Why would you ever want the non-fast methods? Bad data. If I sent in 10000 rows of data and the 9999th row had a date of 2015-02-29, you would have 10k atomic inserts and commits/rollbacks. If I was using the Fast method, that entire batch of 10k rows will either all save or none of them. And if you want to know which row(s) errored out, the lowest level of granularity you will have is 10k rows.
Now, there are approaches to getting as much data loaded as fast as possible and still handle dirty data. It's a cascading failure approach and it looks something like
The idea is that you find the right size to insert as much as possible in one shot but if you get bad data, you're going to try resaving the data in successively smaller batches to get to the bad rows. Here I started with a Maximum insert commit size (FastLoadMaxInsertCommit) of 10000. On the Error Row disposition, I change it to
Redirect Row
fromFail Component
.The next destination is the same as above but here I attempt a fast load and save it in batches of 100 rows. Again, test or make some pretense of coming up with a reasonable size. This will result in 100 batches of 100 rows sent because we know somewhere in there, there is at least one row that violated the integrity constraints for the table.

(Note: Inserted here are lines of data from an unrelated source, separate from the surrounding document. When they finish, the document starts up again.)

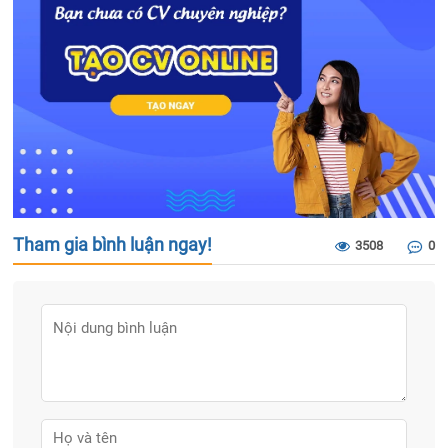
Tham gia bình luận ngay!
3508
0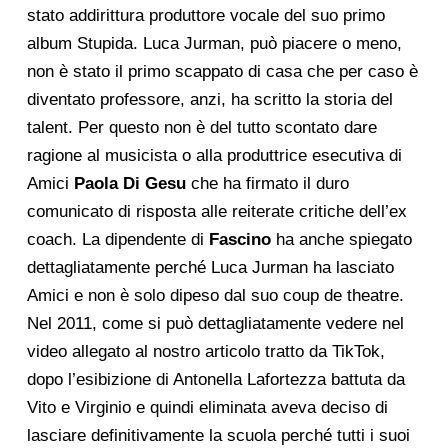
stato addirittura produttore vocale del suo primo
album Stupida. Luca Jurman, può piacere o meno,
non è stato il primo scappato di casa che per caso è
diventato professore, anzi, ha scritto la storia del
talent. Per questo non è del tutto scontato dare
ragione al musicista o alla produttrice esecutiva di
Amici
Paola Di Gesu
che ha firmato il duro
comunicato di risposta alle reiterate critiche dell’ex
coach. La dipendente di
Fascino
ha anche spiegato
dettagliatamente perché Luca Jurman ha lasciato
Amici e non è solo dipeso dal suo coup de theatre.
Nel 2011, come si può dettagliatamente vedere nel
video allegato al nostro articolo tratto da TikTok,
dopo l’esibizione di Antonella Lafortezza battuta da
Vito e Virginio e quindi eliminata aveva deciso di
lasciare definitivamente la scuola perché tutti i suoi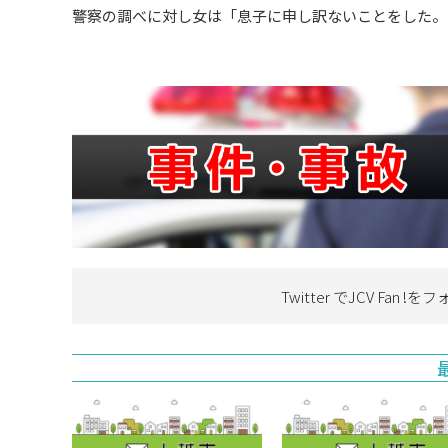
警察の調べに対し女は「息子に申し訳ないことをした。
Twitter でJCV Fan !を
フ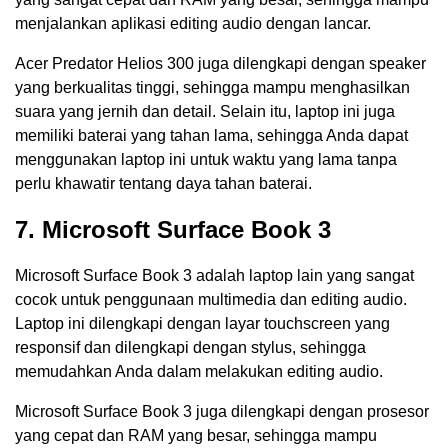
menjalankan aplikasi editing audio dengan lancar.
Acer Predator Helios 300 juga dilengkapi dengan speaker
yang berkualitas tinggi, sehingga mampu menghasilkan
suara yang jernih dan detail. Selain itu, laptop ini juga
memiliki baterai yang tahan lama, sehingga Anda dapat
menggunakan laptop ini untuk waktu yang lama tanpa
perlu khawatir tentang daya tahan baterai.
7. Microsoft Surface Book 3
Microsoft Surface Book 3 adalah laptop lain yang sangat
cocok untuk penggunaan multimedia dan editing audio.
Laptop ini dilengkapi dengan layar touchscreen yang
responsif dan dilengkapi dengan stylus, sehingga
memudahkan Anda dalam melakukan editing audio.
Microsoft Surface Book 3 juga dilengkapi dengan prosesor
yang cepat dan RAM yang besar, sehingga mampu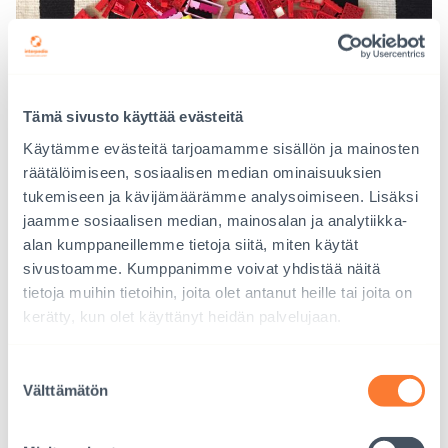
Tämä sivusto käyttää evästeitä
Käytämme evästeitä tarjoamamme sisällön ja mainosten
räätälöimiseen, sosiaalisen median ominaisuuksien
tukemiseen ja kävijämäärämme analysoimiseen. Lisäksi
jaamme sosiaalisen median, mainosalan ja analytiikka-
alan kumppaneillemme tietoja siitä, miten käytät
sivustoamme. Kumppanimme voivat yhdistää näitä
tietoja muihin tietoihin, joita olet antanut heille tai joita on
kerätty, kun olet käyttänyt heidän palvelujaan.
Suostumuksen
Lue lisää:
Välttämätön
valinta
Kysymyksiä adoptiosta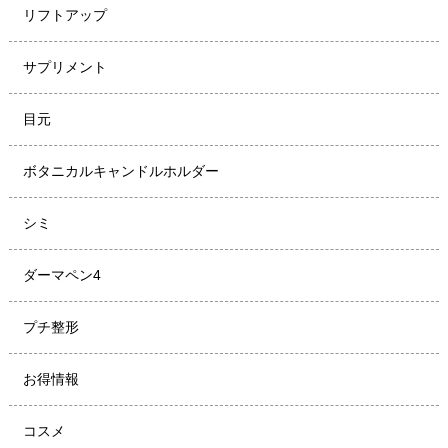
リフトアップ
サプリメント
目元
ボタニカルキャンドルホルダー
シミ
ダーマペン4
プチ整形
お得情報
コスメ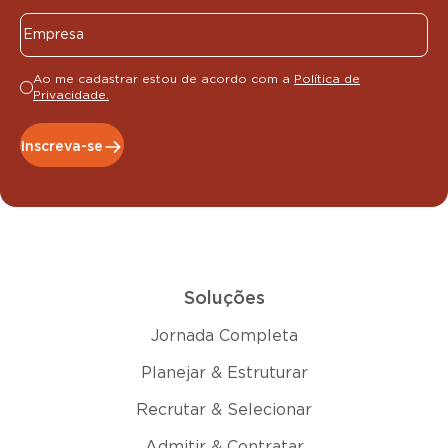
Ao me cadastrar estou de acordo com a
Política de
Privacidade.
Inscreva-se
Soluções
Jornada Completa
Planejar & Estruturar
Recrutar & Selecionar
Admitir & Contratar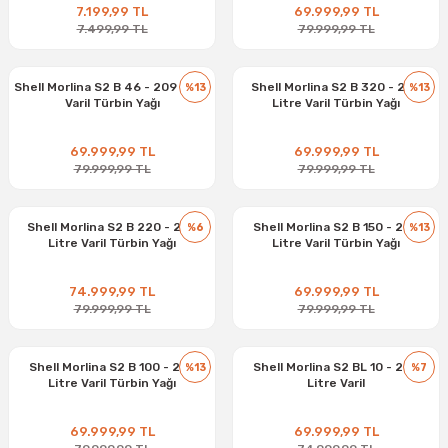
7.199,99 TL
69.999,99 TL
7.499,99 TL
79.999,99 TL
Shell Morlina S2 B 46 - 209 Litre
Shell Morlina S2 B 320 - 209
%13
%13
Varil Türbin Yağı
Litre Varil Türbin Yağı
69.999,99 TL
69.999,99 TL
79.999,99 TL
79.999,99 TL
Shell Morlina S2 B 220 - 209
Shell Morlina S2 B 150 - 209
%6
%13
Litre Varil Türbin Yağı
Litre Varil Türbin Yağı
74.999,99 TL
69.999,99 TL
79.999,99 TL
79.999,99 TL
Shell Morlina S2 B 100 - 209
Shell Morlina S2 BL 10 - 209
%13
%7
Litre Varil Türbin Yağı
Litre Varil
69.999,99 TL
69.999,99 TL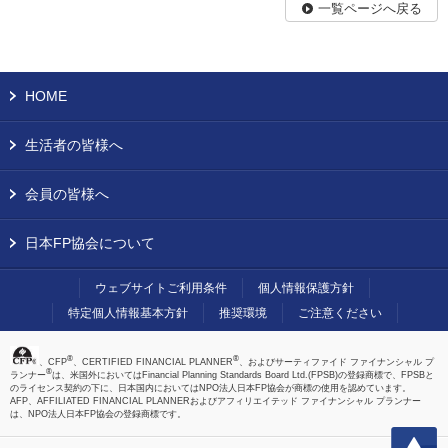
一覧ページへ戻る
HOME
生活者の皆様へ
会員の皆様へ
日本FP協会について
ウェブサイトご利用条件
個人情報保護方針
特定個人情報基本方針
推奨環境
ご注意ください
®
®
、CFP
、CERTIFIED FINANCIAL PLANNER
、およびサーティファイド ファイナンシャル プ
®
ランナー
は、米国外においてはFinancial Planning Standards Board Ltd.(FPSB)の登録商標で、FPSBと
のライセンス契約の下に、日本国内においてはNPO法人日本FP協会が商標の使用を認めています。
AFP、AFFILIATED FINANCIAL PLANNERおよびアフィリエイテッド ファイナンシャル プランナー
は、NPO法人日本FP協会の登録商標です。
上へ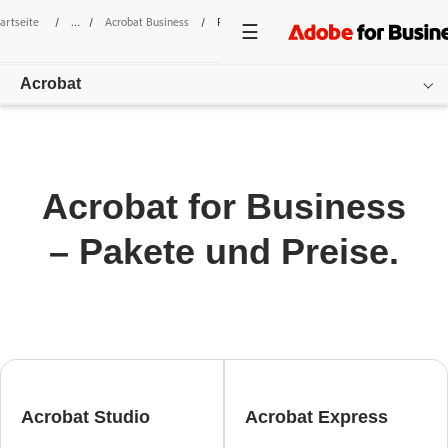
artseite
/
Acrobat Business
/
Preise
Acrobat
Übersicht
Funktionen
Acrobat for Business
Use Cases
– Pakete und Preise.
Preise
Kundenreferenzen
Ressourcen
Erste Schritte
Acrobat Studio
Acrobat Express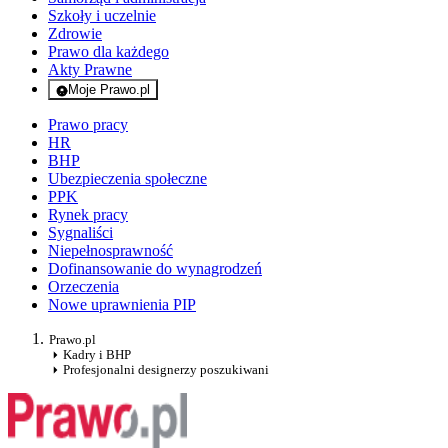
Szkoły i uczelnie
Zdrowie
Prawo dla każdego
Akty Prawne
Moje Prawo.pl
- rejestracja i logowanie do serwisu
Prawo pracy
HR
BHP
Ubezpieczenia społeczne
PPK
Rynek pracy
Sygnaliści
Niepełnosprawność
Dofinansowanie do wynagrodzeń
Orzeczenia
Nowe uprawnienia PIP
Prawo.pl
Kadry i BHP
Profesjonalni designerzy poszukiwani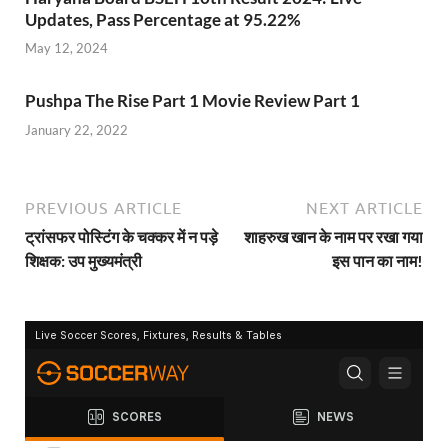
Updates, Pass Percentage at 95.22%
May 12, 2024
Pushpa The Rise Part 1 Movie Review Part 1
January 22, 2022
PREVIOUS ARTICLE
NEXT ARTICLE
ट्रांसफर पोस्टिंग के चक्कर में न पड़े
शाहरुख खान के नाम पर रखा गया
शिक्षक: उप मुख्यमंत्री
इस पान का नाम!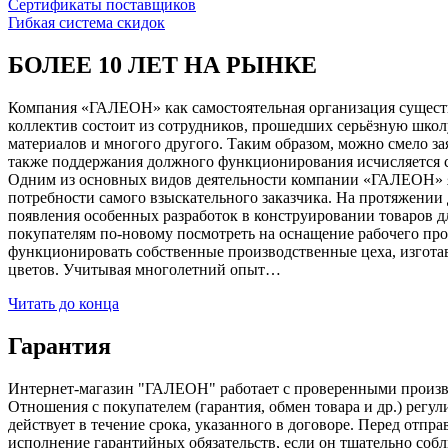
Сертификаты поставщиков
Гибкая система скидок
БОЛЕЕ 10 ЛЕТ НА РЫНКЕ
Компания «ГАЛЕОН» как самостоятельная организация существуе
коллектив состоит из сотрудников, прошедших серьёзную школ
материалов и многого другого. Таким образом, можно смело за
также поддержания должного функционирования исчисляется с 1
Одним из основных видов деятельности компании «ГАЛЕОН» я
потребности самого взыскательного заказчика. На протяжении 
появления особенных разработок в конструировании товаров д
покупателям по-новому посмотреть на оснащение рабочего про
функционировать собственные производственные цеха, изготав
цветов. Учитывая многолетний опыт…
Читать до конца
Гарантия
Интернет-магазин "ГАЛЕОН" работает с проверенными производи
Отношения с покупателем (гарантия, обмен товара и др.) регу
действует в течение срока, указанного в договоре. Перед отпр
исполнение гарантийных обязательств, если он тщательно соб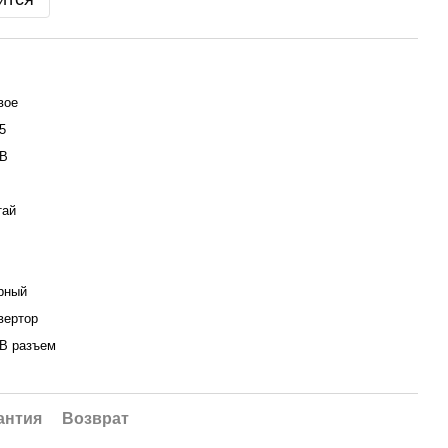
вое
5
 В
тай
рный
вертор
B разъем
антия
Возврат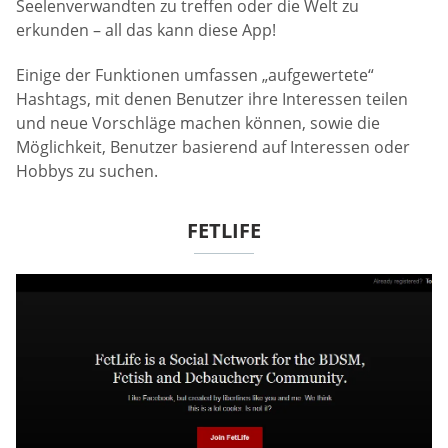
Seelenverwandten zu treffen oder die Welt zu
erkunden – all das kann diese App!
Einige der Funktionen umfassen „aufgewertete“
Hashtags, mit denen Benutzer ihre Interessen teilen
und neue Vorschläge machen können, sowie die
Möglichkeit, Benutzer basierend auf Interessen oder
Hobbys zu suchen.
FETLIFE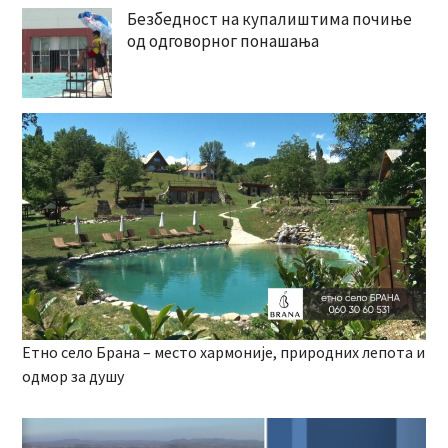
Безбедност на купалиштима почиње
од одговорног понашања
Етно село Брана – место хармоније, природних лепота и
одмор за душу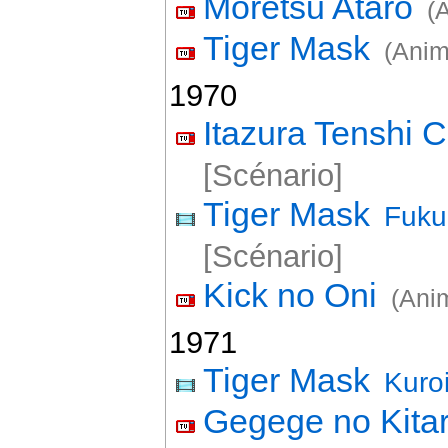
Môretsu Atarô
(
Tiger Mask
(Anim
1970
Itazura Tenshi 
[Scénario]
Tiger Mask
Fuku
[Scénario]
Kick no Oni
(Anim
1971
Tiger Mask
Kuro
Gegege no Kita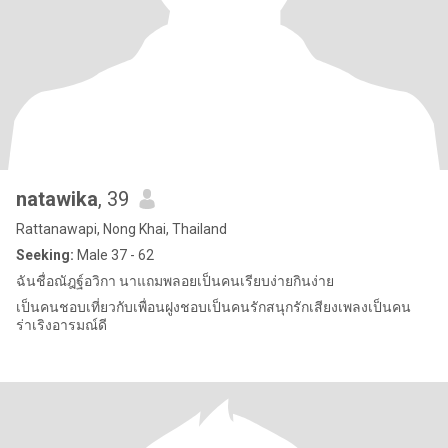
natawika
, 39
Rattanawapi, Nong Khai, Thailand
Seeking:
Male 37 - 62
ฉันชื่อณัฎฐ์อวิกา นาแถมพลอยเป็นคนเรียบง่ายกินง่าย
เป็นคนชอบเที่ยวกับเพื่อนฝูงชอบเป็นคนรักสนุกรักเสียงเพลงเป็นคน
ร่าเริงอารมณ์ดี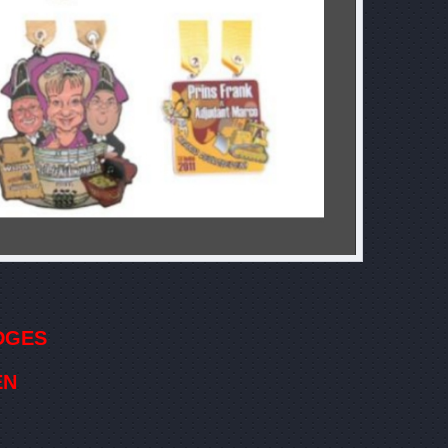
DGES
EN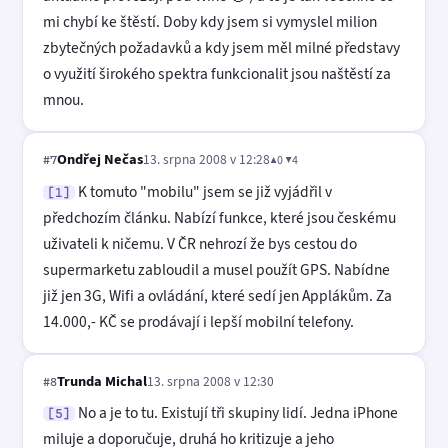
mi chybí ke štěstí. Doby kdy jsem si vymyslel milion
zbytečných požadavků a kdy jsem měl milné představy
o využití širokého spektra funkcionalit jsou naštěstí za
mnou.
Ondřej Nečas
13. srpna 2008 v 12:28
▲0 ▼4
#7
K tomuto "mobilu" jsem se již vyjádřil v
[1]
předchozím článku. Nabízí funkce, které jsou českému
uživateli k ničemu. V ČR nehrozí že bys cestou do
supermarketu zabloudil a musel použít GPS. Nabídne
již jen 3G, Wifi a ovládání, které sedí jen Applákům. Za
14.000,- KČ se prodávají i lepší mobilní telefony.
Trunda Michal
13. srpna 2008 v 12:30
#8
No a je to tu. Existují tři skupiny lidí. Jedna iPhone
[5]
miluje a doporučuje, druhá ho kritizuje a jeho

I then add a third component to the mix, this time I save in batches of 1. Or you can just change the table access mode away from the Fast Load version because it'll yield the same result. We will save each row individually and that will enable us to do "something" with the single bad row(s).
Finally, I have a failsafe destination. Maybe it's the "same" table as the intended destination but all the columns are declared as
nvarchar(4000) NULL
. Whatever ends up at that table needs to be researched and cleaned/discarded or whatever your bad data resolution process is. Others dump to a flat file but really, whatever makes sense for how you want to track bad data works.